January 14, 1907
An earthquake in Kingston, Jamaica kills more than 1,000.
The 1907 Kingston earthquake which shook the capital of the island of Jamaica with a magnitude of 6.5 on the moment magnitude scale on Monday January 14th, at about 3:30 pm local time (21:36 UTC), was considered by many writers of that time one of the world's deadliest earthquakes recorded in history. Every building in Kingston was damaged by the earthquake and subsequent fires, which lasted for three hours before any efforts were made to check them, culminated in the death of 800 to 1,000 people, and left approximately 10,000 homeless and $25,000,000 in material damage.
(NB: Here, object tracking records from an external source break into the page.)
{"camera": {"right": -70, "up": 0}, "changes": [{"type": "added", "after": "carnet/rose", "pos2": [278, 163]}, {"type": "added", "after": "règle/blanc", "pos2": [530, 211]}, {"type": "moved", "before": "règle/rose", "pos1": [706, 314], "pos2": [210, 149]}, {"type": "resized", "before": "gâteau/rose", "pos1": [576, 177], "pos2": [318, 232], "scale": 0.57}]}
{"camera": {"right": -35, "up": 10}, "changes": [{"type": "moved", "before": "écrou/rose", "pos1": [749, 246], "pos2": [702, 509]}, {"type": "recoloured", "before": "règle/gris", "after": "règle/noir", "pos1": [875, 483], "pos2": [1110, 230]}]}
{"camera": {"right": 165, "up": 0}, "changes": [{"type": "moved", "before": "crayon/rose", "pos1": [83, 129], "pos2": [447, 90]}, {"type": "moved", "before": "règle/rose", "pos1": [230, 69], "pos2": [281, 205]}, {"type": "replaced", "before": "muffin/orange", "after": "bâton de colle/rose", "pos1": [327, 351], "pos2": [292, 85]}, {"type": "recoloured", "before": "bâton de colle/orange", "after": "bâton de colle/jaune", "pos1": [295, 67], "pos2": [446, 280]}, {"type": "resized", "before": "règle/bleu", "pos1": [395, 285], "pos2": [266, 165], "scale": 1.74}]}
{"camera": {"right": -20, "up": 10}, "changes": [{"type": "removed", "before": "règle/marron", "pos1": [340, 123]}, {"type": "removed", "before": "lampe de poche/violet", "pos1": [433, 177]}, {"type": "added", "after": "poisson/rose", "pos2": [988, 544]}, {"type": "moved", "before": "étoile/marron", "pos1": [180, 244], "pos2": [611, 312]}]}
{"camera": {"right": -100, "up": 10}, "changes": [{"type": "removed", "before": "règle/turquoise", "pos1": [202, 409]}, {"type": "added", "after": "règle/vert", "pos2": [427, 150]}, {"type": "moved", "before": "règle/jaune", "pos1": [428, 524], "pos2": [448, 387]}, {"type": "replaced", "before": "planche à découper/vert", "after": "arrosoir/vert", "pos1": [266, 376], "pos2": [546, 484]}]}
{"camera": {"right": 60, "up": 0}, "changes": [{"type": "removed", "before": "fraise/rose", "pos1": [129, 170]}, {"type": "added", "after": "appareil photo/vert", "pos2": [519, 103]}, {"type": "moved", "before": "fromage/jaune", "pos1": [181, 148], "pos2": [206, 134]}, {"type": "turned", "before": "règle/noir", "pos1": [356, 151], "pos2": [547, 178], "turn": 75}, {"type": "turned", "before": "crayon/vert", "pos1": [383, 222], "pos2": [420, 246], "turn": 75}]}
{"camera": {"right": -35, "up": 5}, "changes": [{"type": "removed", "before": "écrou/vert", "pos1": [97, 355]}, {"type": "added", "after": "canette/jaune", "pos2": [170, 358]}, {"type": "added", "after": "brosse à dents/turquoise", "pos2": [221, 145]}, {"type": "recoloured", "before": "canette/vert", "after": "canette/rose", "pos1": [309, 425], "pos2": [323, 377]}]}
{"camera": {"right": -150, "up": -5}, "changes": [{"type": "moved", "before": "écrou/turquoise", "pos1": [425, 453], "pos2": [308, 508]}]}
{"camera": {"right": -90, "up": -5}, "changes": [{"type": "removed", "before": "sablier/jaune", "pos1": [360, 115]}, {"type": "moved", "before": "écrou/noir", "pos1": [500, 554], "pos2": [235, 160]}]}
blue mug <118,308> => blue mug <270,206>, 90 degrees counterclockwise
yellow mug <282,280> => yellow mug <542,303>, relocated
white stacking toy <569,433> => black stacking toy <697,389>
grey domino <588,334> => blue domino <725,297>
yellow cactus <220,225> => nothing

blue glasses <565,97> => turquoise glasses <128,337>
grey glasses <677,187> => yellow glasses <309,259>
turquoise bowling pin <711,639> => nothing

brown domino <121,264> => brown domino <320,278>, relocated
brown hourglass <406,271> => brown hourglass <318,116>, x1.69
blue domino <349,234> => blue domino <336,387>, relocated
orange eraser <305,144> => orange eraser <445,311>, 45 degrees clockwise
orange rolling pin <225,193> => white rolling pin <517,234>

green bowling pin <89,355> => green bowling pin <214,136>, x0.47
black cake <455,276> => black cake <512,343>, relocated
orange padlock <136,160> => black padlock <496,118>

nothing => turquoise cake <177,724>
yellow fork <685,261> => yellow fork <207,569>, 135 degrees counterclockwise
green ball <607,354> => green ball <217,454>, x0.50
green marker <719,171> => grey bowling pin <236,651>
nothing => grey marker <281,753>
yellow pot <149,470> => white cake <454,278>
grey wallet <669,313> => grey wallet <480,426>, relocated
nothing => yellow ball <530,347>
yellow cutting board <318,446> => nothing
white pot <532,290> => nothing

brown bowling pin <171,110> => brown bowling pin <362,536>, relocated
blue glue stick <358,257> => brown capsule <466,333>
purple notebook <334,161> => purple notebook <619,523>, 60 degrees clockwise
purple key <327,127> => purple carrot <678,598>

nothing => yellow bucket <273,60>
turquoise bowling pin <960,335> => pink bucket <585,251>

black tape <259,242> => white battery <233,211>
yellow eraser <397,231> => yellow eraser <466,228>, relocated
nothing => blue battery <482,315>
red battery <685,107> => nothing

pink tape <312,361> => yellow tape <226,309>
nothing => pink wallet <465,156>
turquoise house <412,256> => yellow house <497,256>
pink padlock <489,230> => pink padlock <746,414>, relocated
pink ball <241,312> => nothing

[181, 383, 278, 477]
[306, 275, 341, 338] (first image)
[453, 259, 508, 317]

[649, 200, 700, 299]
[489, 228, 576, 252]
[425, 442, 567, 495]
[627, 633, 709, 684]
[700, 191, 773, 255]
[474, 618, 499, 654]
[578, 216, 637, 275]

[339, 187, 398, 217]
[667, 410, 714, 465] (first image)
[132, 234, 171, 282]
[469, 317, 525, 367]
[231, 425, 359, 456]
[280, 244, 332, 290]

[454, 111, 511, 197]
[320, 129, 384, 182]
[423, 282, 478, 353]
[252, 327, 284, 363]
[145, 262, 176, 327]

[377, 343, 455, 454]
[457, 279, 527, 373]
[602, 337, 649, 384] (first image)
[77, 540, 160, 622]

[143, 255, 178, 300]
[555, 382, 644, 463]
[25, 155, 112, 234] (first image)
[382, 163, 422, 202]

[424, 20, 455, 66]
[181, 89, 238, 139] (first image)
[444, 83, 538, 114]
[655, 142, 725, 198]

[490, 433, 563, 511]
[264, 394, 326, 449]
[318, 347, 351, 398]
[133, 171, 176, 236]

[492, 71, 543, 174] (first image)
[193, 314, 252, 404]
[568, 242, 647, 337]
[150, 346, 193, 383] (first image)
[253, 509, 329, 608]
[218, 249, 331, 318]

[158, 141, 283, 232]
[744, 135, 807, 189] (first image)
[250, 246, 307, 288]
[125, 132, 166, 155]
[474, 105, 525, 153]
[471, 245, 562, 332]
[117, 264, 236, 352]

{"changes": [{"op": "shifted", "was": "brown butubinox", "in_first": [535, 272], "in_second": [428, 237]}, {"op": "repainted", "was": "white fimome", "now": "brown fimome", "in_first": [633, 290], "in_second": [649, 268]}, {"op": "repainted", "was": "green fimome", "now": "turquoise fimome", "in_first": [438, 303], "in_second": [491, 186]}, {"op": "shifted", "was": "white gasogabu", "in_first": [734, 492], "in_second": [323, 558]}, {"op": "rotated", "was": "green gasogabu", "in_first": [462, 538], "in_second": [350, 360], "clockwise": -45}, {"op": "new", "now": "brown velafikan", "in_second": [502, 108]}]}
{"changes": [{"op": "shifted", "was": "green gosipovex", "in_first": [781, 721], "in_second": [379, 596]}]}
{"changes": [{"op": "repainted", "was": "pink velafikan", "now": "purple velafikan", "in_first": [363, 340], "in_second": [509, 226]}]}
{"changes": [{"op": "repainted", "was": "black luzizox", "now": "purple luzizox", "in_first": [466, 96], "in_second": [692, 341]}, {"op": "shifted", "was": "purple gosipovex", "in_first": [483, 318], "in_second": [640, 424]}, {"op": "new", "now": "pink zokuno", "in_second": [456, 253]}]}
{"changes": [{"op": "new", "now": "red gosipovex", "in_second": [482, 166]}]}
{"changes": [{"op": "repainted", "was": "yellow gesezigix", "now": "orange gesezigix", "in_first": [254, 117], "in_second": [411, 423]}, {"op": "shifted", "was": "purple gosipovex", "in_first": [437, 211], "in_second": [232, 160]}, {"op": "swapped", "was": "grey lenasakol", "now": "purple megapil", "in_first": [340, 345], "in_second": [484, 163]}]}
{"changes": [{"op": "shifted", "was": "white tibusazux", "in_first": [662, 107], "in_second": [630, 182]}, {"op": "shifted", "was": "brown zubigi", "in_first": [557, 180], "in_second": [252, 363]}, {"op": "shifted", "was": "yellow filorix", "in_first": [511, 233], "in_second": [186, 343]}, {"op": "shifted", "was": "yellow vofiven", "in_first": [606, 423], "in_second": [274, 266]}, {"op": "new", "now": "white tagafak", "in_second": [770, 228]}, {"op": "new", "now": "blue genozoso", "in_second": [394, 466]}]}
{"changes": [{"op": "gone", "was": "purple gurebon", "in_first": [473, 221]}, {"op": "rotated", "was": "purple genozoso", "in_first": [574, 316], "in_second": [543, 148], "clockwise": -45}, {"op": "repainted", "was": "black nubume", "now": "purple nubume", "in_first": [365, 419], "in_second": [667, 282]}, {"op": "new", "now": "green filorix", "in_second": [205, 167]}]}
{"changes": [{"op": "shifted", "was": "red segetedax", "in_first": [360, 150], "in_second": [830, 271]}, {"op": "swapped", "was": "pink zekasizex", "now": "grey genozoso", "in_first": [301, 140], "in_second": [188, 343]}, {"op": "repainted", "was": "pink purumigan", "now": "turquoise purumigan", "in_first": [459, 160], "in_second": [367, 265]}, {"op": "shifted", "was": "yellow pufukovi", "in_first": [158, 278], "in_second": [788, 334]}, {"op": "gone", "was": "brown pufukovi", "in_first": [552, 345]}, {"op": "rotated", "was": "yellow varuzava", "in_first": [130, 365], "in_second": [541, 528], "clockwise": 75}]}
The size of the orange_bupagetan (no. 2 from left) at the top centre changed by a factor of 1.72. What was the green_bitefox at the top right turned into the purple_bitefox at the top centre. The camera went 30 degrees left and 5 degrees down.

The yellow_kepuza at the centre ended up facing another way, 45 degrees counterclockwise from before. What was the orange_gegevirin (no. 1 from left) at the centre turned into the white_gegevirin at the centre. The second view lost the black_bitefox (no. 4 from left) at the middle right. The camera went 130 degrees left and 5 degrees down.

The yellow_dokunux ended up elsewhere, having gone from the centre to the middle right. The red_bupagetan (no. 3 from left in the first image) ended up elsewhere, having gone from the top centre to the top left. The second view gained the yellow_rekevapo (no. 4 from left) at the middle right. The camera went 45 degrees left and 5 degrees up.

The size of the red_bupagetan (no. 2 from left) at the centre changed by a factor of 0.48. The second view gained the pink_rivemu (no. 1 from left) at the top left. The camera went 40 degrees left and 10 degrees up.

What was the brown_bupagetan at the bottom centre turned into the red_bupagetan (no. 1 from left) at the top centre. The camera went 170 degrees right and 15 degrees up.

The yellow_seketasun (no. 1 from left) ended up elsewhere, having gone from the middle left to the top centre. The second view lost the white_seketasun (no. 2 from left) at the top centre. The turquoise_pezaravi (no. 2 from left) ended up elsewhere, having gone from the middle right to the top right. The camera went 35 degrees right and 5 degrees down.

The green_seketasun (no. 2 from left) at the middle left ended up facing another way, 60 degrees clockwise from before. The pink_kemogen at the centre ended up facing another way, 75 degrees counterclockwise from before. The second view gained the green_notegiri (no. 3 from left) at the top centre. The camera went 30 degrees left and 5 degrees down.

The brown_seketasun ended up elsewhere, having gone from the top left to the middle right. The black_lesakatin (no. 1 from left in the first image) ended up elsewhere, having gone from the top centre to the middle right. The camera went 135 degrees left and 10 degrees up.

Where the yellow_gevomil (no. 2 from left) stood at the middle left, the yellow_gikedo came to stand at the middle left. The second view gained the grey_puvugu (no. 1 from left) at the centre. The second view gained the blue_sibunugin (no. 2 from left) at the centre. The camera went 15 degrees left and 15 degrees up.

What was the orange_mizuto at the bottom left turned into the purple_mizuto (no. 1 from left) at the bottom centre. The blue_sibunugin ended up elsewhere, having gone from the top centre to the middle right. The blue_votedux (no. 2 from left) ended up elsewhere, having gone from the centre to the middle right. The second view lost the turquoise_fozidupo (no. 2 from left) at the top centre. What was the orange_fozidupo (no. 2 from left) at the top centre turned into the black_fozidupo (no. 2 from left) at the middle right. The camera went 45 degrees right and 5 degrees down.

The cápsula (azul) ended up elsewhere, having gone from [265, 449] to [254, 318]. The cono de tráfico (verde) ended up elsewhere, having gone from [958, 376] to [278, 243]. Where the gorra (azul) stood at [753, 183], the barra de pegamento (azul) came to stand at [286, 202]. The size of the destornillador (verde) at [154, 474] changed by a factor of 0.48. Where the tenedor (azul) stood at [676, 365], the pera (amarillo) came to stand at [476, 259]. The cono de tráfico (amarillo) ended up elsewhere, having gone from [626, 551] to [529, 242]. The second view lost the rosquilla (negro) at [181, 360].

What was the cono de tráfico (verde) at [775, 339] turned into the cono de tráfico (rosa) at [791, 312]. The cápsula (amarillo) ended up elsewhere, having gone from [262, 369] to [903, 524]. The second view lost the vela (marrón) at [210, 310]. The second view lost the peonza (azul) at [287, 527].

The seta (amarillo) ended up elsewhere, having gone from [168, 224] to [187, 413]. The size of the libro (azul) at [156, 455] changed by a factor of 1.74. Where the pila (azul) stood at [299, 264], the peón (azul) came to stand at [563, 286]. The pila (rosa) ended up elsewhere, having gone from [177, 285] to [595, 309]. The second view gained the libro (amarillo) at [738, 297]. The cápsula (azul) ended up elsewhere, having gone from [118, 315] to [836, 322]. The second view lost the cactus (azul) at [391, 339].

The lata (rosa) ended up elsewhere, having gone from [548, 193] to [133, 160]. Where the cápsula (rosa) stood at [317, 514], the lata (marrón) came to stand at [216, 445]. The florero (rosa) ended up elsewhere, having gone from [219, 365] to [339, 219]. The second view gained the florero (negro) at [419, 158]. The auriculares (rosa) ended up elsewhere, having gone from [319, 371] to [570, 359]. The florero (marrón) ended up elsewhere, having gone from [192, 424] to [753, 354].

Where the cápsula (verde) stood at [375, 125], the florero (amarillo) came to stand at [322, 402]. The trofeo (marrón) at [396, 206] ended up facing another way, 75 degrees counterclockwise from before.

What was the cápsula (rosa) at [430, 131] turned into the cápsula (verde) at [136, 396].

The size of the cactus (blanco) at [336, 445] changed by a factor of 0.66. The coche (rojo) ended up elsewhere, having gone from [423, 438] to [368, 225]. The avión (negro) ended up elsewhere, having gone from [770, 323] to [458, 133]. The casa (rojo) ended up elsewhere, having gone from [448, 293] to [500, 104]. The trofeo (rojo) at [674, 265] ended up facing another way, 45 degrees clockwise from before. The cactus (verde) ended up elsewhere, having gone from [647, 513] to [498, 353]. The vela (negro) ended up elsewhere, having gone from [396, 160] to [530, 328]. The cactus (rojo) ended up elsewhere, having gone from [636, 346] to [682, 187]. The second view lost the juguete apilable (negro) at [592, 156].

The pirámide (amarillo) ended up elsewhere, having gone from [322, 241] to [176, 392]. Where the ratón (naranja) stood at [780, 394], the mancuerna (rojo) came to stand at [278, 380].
Shortly after, a tsunami was reported on the north coast of Jamaica, with a maximum wave height of about 2 m (6-8 ft)
April 24, 1907
Al Ahly was founded.
Al-Ahly Sports Club, commonly known as simply Al-Ahly, is an Egyptian sporting club. Founded in April 1907, Al-Ahly was named in 2000 by the Confederation of African Football as the "African Club of the Century". Al-Ahly is the most successful football club in Africa, closely followed by their rivals Zamalek SC and TP Mazembe from DR Congo.
Births
February 21, 1907
Wystan Hugh Auden, who published as W. H. Auden, was an Anglo-American poet, born in England, later an American citizen, regarded by many as one of the greatest writers of the 20th century.

May 13, 1907
Dame Daphne du Maurier, Lady Browning was a British author and playwright. Many of her works have been adapted into films, including the novels
Rebecca (which won the Best Picture Oscar in 1941) and
Jamaica Inn and the short stories "The Birds" and "Don't Look Now". The first three were directed by Alfred Hitchcock. Her elder sister was the writer Angela du Maurier. Her father was the actor Gerald du Maurier. Her grandfather was the writer George du Maurier.

May 22, 1907
Laurence Kerr Olivier, Baron Olivier, was an English actor, director, and producer. One of the most famous and revered actors of the 20th century, he was the youngest actor to be knighted and the first to be elevated to the peerage. He married three times, to actresses Jill Esmond, Vivien Leigh, and Joan Plowright. Actor Spencer Tracy said that Olivier was 'the greatest actor in the English-speaking world'.

October 20, 1907
Arlene Francis was an American actress, radio talk show host, and game show panelist. She is known for her long-standing role as a panelist on the television game show What's My Line?, on which she regularly appeared for 25 years, from 1950 through the mid-1970s.
Deaths
February 2, 1907
Dmitri Ivanovich Mendeleev, was a Russian chemist and inventor. He is credited as being the creator of the first version of the periodic table of elements. Using the table, he predicted the properties of elements yet to be discovered.

February 5, 1907
Ludwig Thuille was a German composer and teacher, numbered for a while among the leading operatic composers of the 'Munich School', whose most famous representative was Richard Strauss.

February 16, 1907
Giosuè Alessandro Michele Carducci was an Italian poet and teacher. He was very influential and was regarded as the official national poet of modern Italy. In 1906 he became the first Italian to win the Nobel Prize in Literature.

February 20, 1907
Ferdinand Frederick Henri Moissan was a French chemist who won the 1906 Nobel Prize in Chemistry for his work in isolating fluorine from its compounds.

September 4, 1907
Edvard Hagerup Grieg was a Norwegian composer and pianist. He is best known for his Piano Concerto in A minor, for his incidental music to Henrik Ibsen's play Peer Gynt (which includes
Morning Mood and
In the Hall of the Mountain King), and for his collection of piano miniatures
Lyric Pieces.

December 17, 1907
William Thomson, 1st Baron Kelvin was a mathematical physicist and engineer. At the University of Glasgow he did important work in the mathematical analysis of electricity and formulation of the first and second laws of thermodynamics, and did much to unify the emerging discipline of physics in its modern form.

December 23, 1907
Pierre Jules César Janssen, usually known in French as Jules Janssen, was a French astronomer who, along with the English scientist Joseph Norman Lockyer, is credited with discovering the gas helium.